Мы не знаем, в какой степени осведомлен был Николай о закулисье Гроховского сражения, но судя по тому, что даже солдаты шептались о «бесчестном» поведении Дибича и покрывавшем всё своим именем цесаревиче, истинные причины поражения Николаю были отлично известны. Во всяком случае, именно после Грохова он взял в переписке с Константином необычный для их отношений тон, тон всевластного государя и самодержца, умеющего настаивать на своем.
Когда затишье кончилось и военные действия против поляков возобновились, Константин Павлович хотел вернуться в армию к своему гвардейскому отряду.
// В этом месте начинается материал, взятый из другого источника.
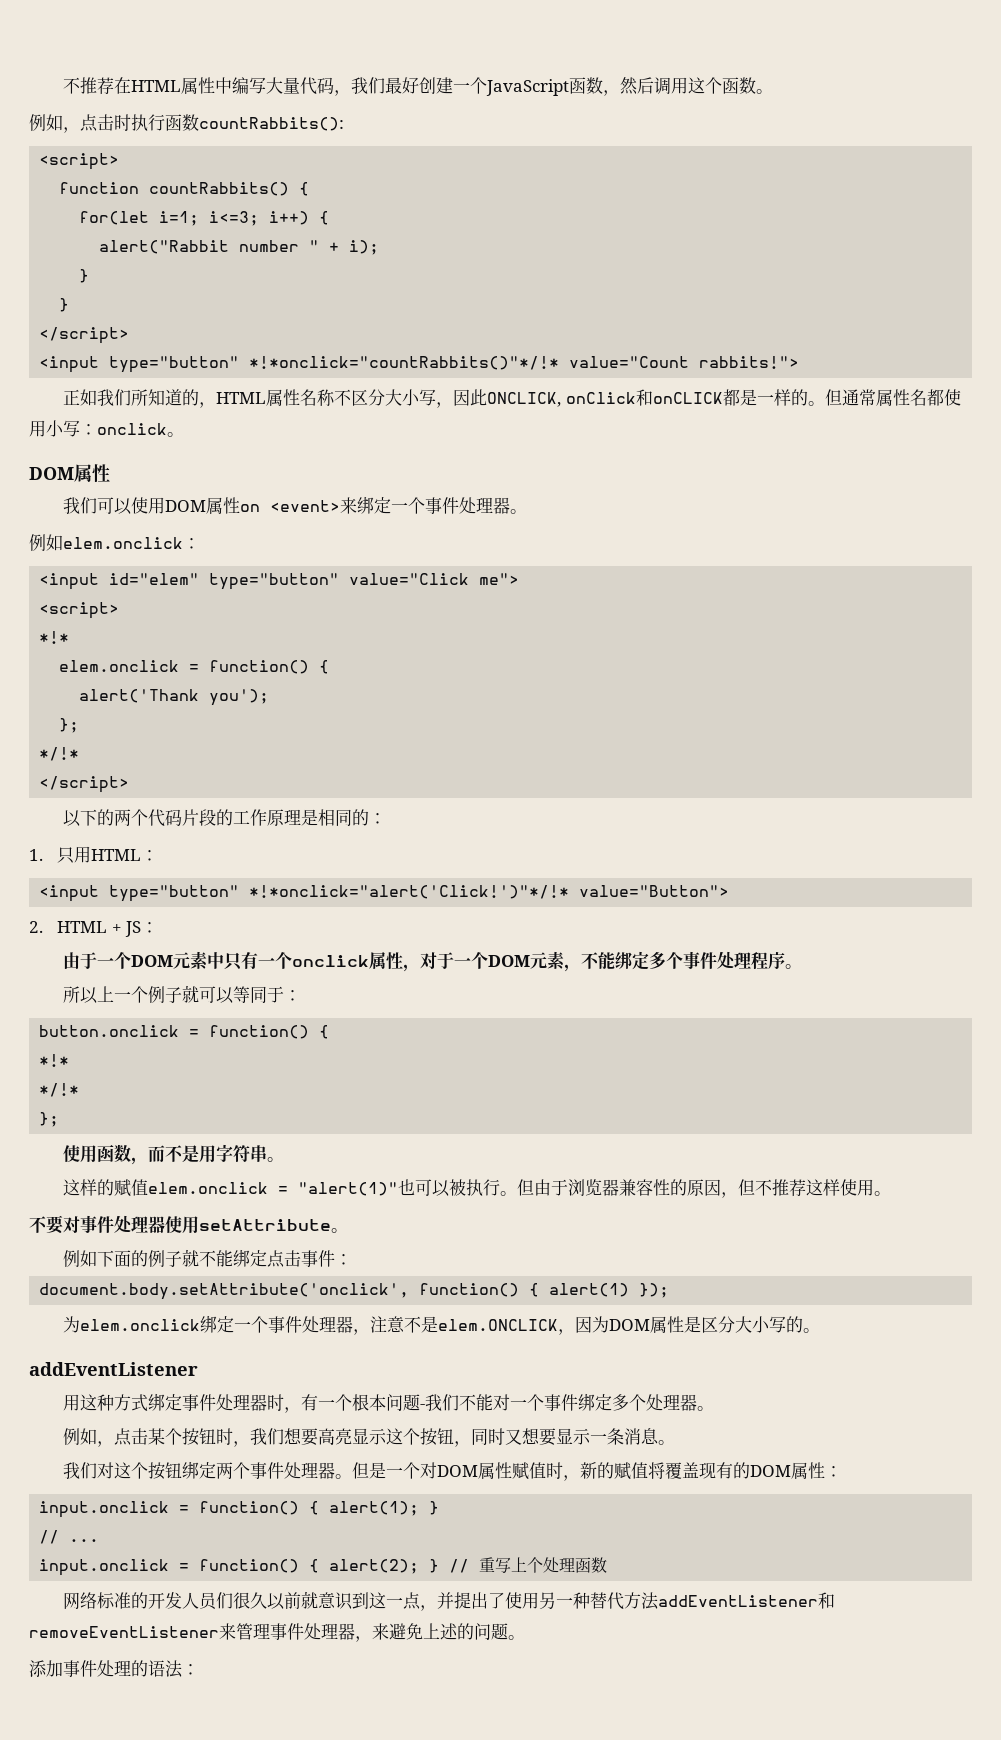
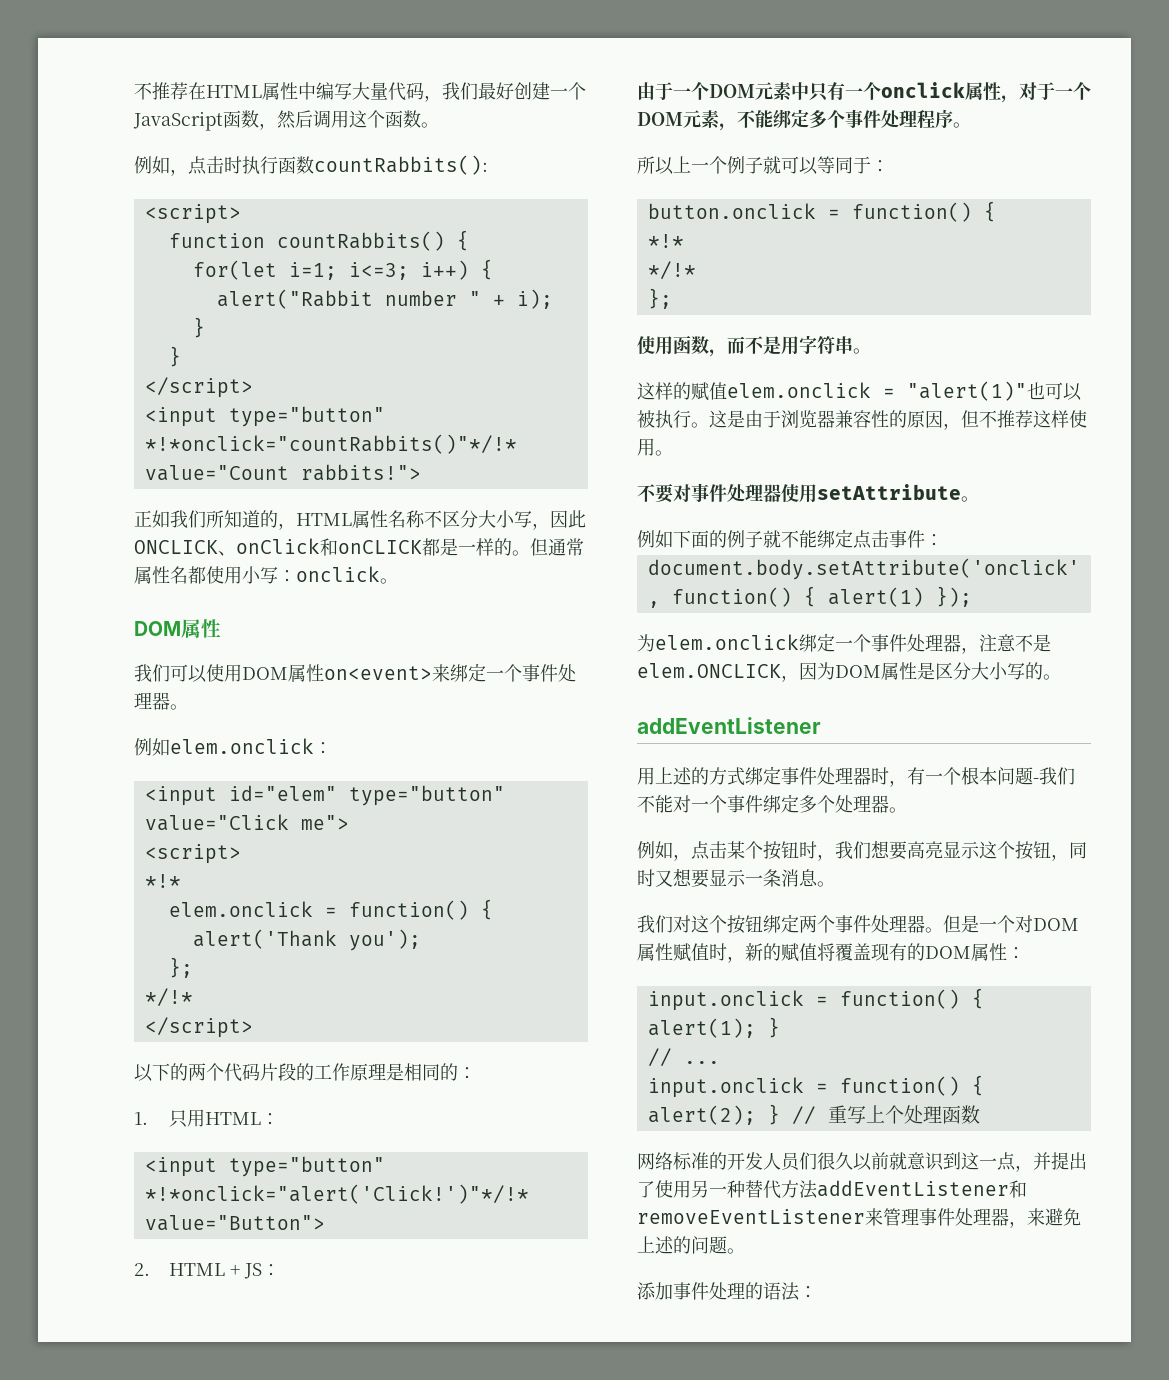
[487,392,562,407] ONCLICK, -> [134,540,236,556] ONCLICK、
[240,500,341,512] on <event> -> [324,666,432,680] on<event>
[517,1179,535,1196] 但 -> [709,410,745,428] 这是
[80,1394,115,1411] 这种 -> [655,767,709,785] 上述的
Отказ!
«Вы сделали всё, — корректно и безжалостно писал Николай Константину в конце февраля 1831 года, — что могла потребовать от вас честь и ваша любовь к вашей славной гвардии; войско было свидетелем того, как вы подвергали себя опасности под огнем мятежников, коих ваше присутствие должно было вернуть на путь долга; повторяю, вы сделали в этот тяжелый месяц
Всё переменилось в одночасье, младший брат, до сих пор говоривший со старшим в тоне почтительном до неестественности, начинает приказывать ему, причем тоном, не допускающим возражений. Аргументы Николая не были лишены здравого зерна — брату государя уместнее было бы или возглавить армию (в крайнем случае корпус), или вовсе удалиться. Вместе с тем положение Константина Павловича всегда было особым, он давно уже выгородил себе право не сообразовываться с принятыми нормами, пренебрегать условностями. Если бы не Грохово, возможно, Николай не стал бы так настаивать на удалении брата из армии. Но сама эта настойчивость — еще одно косвенное свидетельство в пользу того сценария событий, который излагал Эразм Стогов.
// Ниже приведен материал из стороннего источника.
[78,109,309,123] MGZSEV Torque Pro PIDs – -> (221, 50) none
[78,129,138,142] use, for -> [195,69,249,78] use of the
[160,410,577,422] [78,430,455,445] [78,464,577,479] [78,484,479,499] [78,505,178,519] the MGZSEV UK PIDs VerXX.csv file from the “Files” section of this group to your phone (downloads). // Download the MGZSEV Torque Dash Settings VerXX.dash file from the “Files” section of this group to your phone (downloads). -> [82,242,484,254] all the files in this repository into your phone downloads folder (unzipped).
Константин в перемену не мог поверить, он, конечно, догадывался, что об истинных причинах не допускать его в армию Николай умалчивает, — и в грузном мужчине пятидесяти двух лет вдруг проснулся мальчик, надоевший своими безобразиями учителю ученик, умоляющий все-таки пустить его обратно в класс, уверяющий, что отныне он исправится и будет вести себя превосходно.
«Впрочем, повторяю, вы будете довольны моим поведением, я не стану делать ничего поспешно, все мои решения будут приняты с величайшим спокойствием и хладнокровием, отнюдь не вредя вашим интересам и моим собственным…» Цесаревич просился в армию снова и снова, обещая поступать «обдуманно и осторожно»; Николай продолжал повторять, что роль, которую Константин хочет играть в армии, не соответствует его рангу, что его пребывание в армии опасно, пока наконец не написал, что не имеет прибавить к сказанному ничего более. «Полагаюсь на вашу собственную совесть; решайте, приличествует ли вам во всех отношениях вернуться к вашим пяти полкам».